Bei der Noweda gibt es einen Mix aus Maßnahmen. Wiederkehrend sind „Mindestlohn- und Energiekostenausgleich“ von je 0,25 Prozent oder pauschal 350 Euro sowie ein Handelsspannenausgleich bei 6,34 Prozent. Je nach Vertrag sind auch Kürzungen beim Skonto oder den OTC-Konditionen gesehen. Als Ziel vermutet ein Apothekenberater, dass sich die Noweda 0,6 Prozent über dem gesamten getätigten Nettoumsatz als Kürzung holen will. Damit das nicht automatisch ab Juni passiert, müssten die Apotheken aktiv widersprechen.
In einem solchen Vordruck für den Widerspruch heißt es: „Möglicherweise erschließt es sich der Noweda nicht, dass auch ich als Inhaber:in einer öffentlichen Apotheke gleichermaßen mit den gestiegenen Energiekosten und den enorm angestiegenen Personalkosten belastet werde. Ich kann diese Kostensteigerungen nicht einfach ‚plump‘ an unser Patienten weitergeben.“ Die unterzeichnende Apotheke behält sich nicht nur eine Beendigung der Geschäftsbeziehung zu Ende Mai vor, sondern auch die Einführung von einer Gebühr in Höhe von 17,50 Euro „pro Reklamation, die durch Ihr Unternehmen verursacht wurde“.

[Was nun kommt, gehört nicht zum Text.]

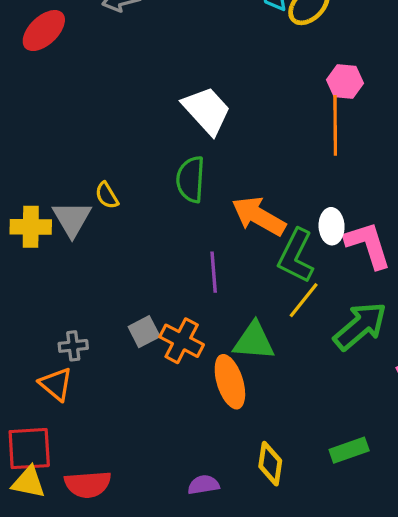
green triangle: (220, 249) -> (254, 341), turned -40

All das gehört zum normalen Spiel: Die Großhändler kündigen sehr massive Kürzungen an, die Apotheken und ihre Dienstleister drohen mit einem Anbieterwechsel und dann beginnen die Verhandlungen. Ein gewisser Spielraum scheint auch diesmal wieder eingepreist sein, aber auf Kürzungen müssen sich viel Apotheken wohl einstellen.
Die Apothekenleiter:innen seien sehr frustriert, berichtet ein Steuerberater. Denn die zusätzlichen Einnahmen in der Pandemie haben andere Löcher gestopft und zudem viel Kraft gekostet. Auch das Timing der Großhändler wirkt unglücklich: Die Inhaber:innen, dass die Großhändler im vergangenen Jahr mit der Impfstofflogistik gutes Geld verdient haben. Zum anderen denkt der Gesetzgeber gerade laut über ein erstes Spargesetz nach, von dem auch die Apotheken betroffen sein könnten. Vier- bis fünfstellige Verluste im Einkauf sind dann besonders schmerzhaft und schmälern den Wert der Apotheke.
Weil die Branche erneut in zeitlich engem Abstand sowie mit vergleichbaren Maßnahmen und Begründungen agiert, wollen einige Berater gemeinsam das Bundeskartellamt einschalten. Allerdings konnte die Wettbewerbsaufsicht in der jüngeren Vergangenheit im Marktgeschehen keine illegalen Absprachen nachweisen. Das ist ironischerweise genauso wie bei den Preisen an der Tankstelle.